Identify every line below that contains the word "difference", and copy each of those lines out in full. Case counts.

Records from a dataset:

++++++

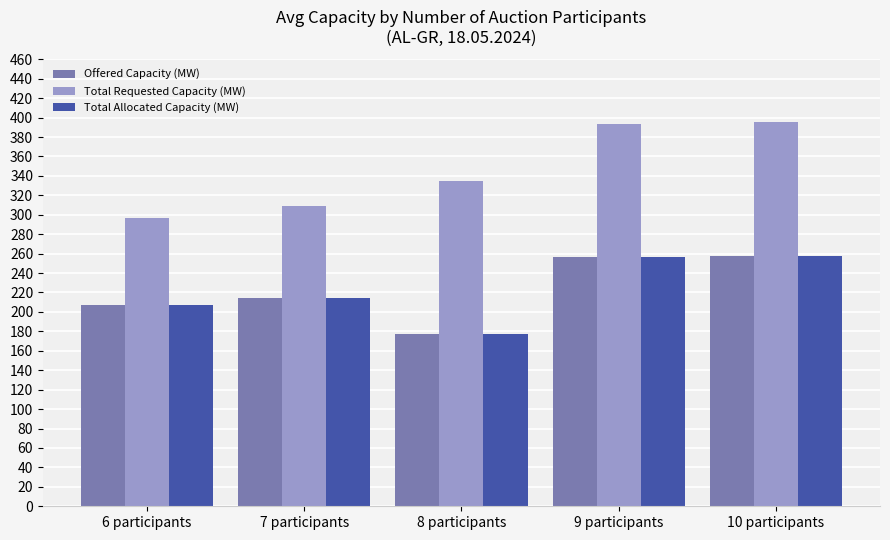

At how many categories does at least one series exceed 325?

3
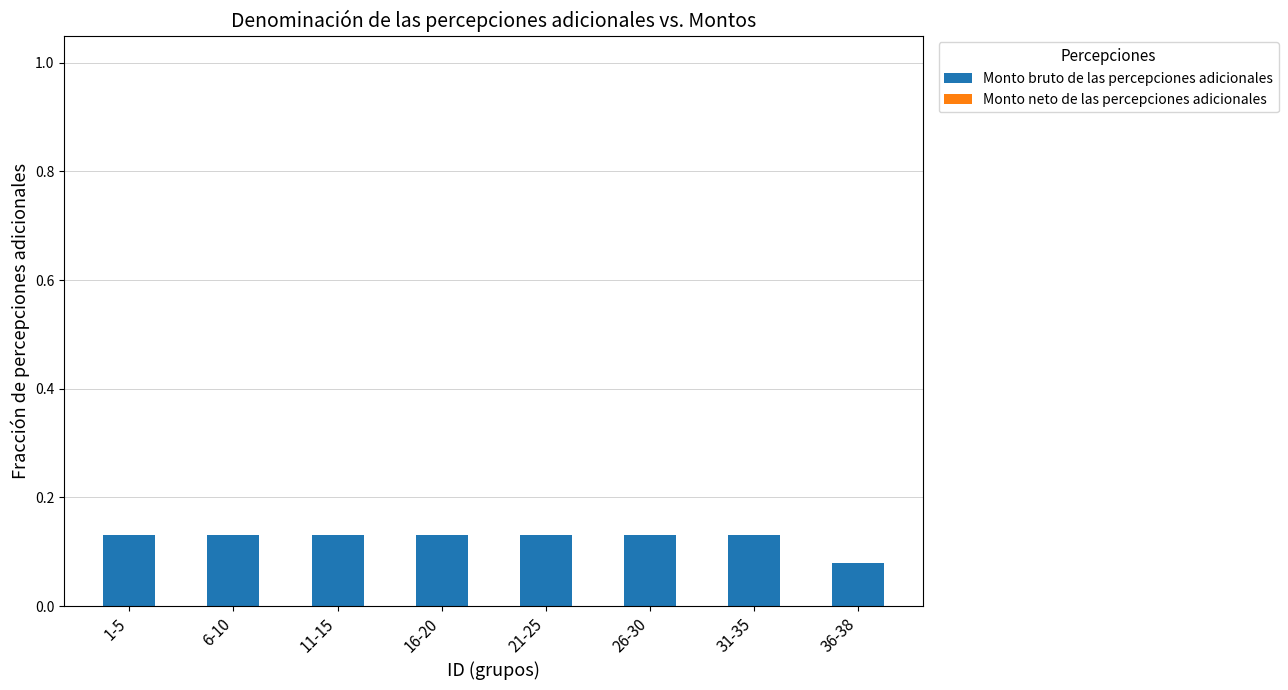

What is the sum of the values at 11-15 and 21-25?

0.3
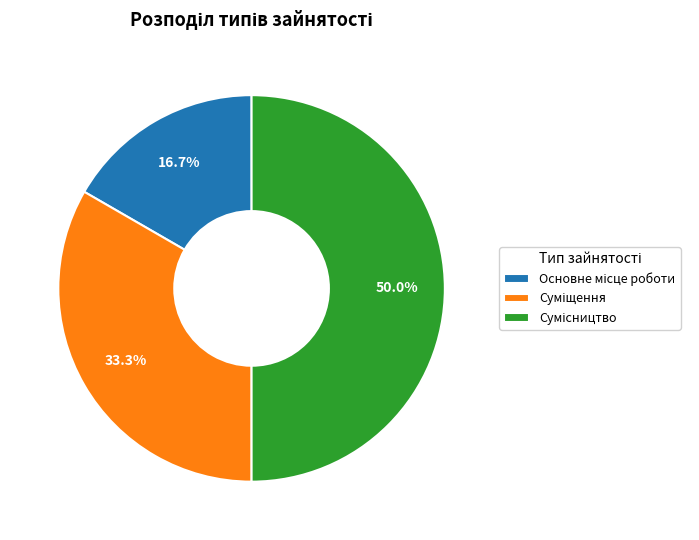

To the nearest percent, what is the difference between the largest and smallest slice percentages?

33%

++++++

Answer space:
To the nearest percent, what is the difference between the largest and smallest slice percentages?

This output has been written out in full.